The court-appointed conservator for the August Wilson Center for African American Culture is taking her first stab at raising the profile of -- and money for -- the financially ailing Downtown facility.
At the same time, former U.S. bankruptcy judge Judith Fitzgerald is speaking to a number of organizations interested in either buying or leasing the building or those that have ideas for its use.
"All of it is intended to try to keep the mission of the center viable," she said.
Ms. Fitzgerald was appointed the conservator of the center Nov. 18 by Allegheny County Common Pleas Orphans' Court Judge Lawrence O'Toole in an effort to revive the Liberty Avenue venue.
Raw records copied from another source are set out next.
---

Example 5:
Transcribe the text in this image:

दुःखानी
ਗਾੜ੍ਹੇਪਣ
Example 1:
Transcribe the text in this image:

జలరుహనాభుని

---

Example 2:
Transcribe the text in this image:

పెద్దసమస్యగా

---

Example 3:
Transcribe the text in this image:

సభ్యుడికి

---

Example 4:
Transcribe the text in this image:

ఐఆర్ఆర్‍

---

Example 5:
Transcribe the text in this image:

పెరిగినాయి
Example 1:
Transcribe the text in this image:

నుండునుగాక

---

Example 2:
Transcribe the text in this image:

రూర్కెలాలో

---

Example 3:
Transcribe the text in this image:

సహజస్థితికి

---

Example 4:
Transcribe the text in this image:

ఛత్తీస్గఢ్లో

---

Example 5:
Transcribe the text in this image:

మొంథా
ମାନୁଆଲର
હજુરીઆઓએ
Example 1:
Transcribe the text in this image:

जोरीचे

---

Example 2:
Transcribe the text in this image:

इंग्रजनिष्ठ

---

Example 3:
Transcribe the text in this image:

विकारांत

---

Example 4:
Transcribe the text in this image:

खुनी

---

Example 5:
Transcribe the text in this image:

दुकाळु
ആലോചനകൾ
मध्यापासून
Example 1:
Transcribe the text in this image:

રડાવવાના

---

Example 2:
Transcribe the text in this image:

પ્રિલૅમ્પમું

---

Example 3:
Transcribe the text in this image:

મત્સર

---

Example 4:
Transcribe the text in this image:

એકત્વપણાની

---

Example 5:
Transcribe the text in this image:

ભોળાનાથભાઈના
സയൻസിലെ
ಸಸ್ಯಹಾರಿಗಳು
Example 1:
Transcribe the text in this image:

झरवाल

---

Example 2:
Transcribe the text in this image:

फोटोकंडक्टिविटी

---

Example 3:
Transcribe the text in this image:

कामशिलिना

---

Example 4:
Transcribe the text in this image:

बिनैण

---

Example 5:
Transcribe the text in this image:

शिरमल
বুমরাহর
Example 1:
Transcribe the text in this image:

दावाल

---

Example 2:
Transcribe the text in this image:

In her first weeks on the job, Ms. Fitzgerald, who has broad powers to operate and manage the center, laid off six of nine employees and went to court to prevent the electricity from being shut off. The center owes $38,000, according to Duquesne Light.
Ms. Fitzgerald said free events planned for Jan. 20 -- a Haitian art exhibit and two lectures -- are designed to celebrate Martin Luther King Jr.'s birthday and raise the profile of the struggling center.
The exhibit, sponsored by the Friends of Hopital Albert Schweitzer, a Pittsburgh-based charity that does work in Haiti, will feature paintings and metal sculptures "inspired by the interaction and interdependence of the people of rural Haiti with their environment."
One lecture will be given by Lucy and Ian Rawson, who will discuss the artwork. Ms. Rawson is president of the Friends of Hopital Albert Schweitzer, which maintains an office and a gallery of Haitian art in Point Breeze and works in collaboration with Hopital Albert Schweitzer.
The other lecture will be by historian John Ford, who will speak about the civil rights movement, past and present.
While the events are free, Ms. Fitzgerald said the center will accept donations. She is planning a formal fundraiser at a later date.
She has also been talking to public entities and private foundations about releasing previously allocated funds or contributing new money to the center. So far they have refused to do so, "based upon asserted past failures of AWC to carry out promises with transparency," Ms. Fitzgerald said in a Dec. 27 interim report to the court.
"Nonetheless, ultimately if there is a complete refusal of the foundations to provide funds and no public agency or governmental financial support sufficient to determine the viability of AWC, it will be unlikely that AWC can survive," she wrote.
The Pittsburgh Public Schools has expressed an interest in acquiring the center for arts education and performances. Ms. Fitzgerald has not yet met with its representatives.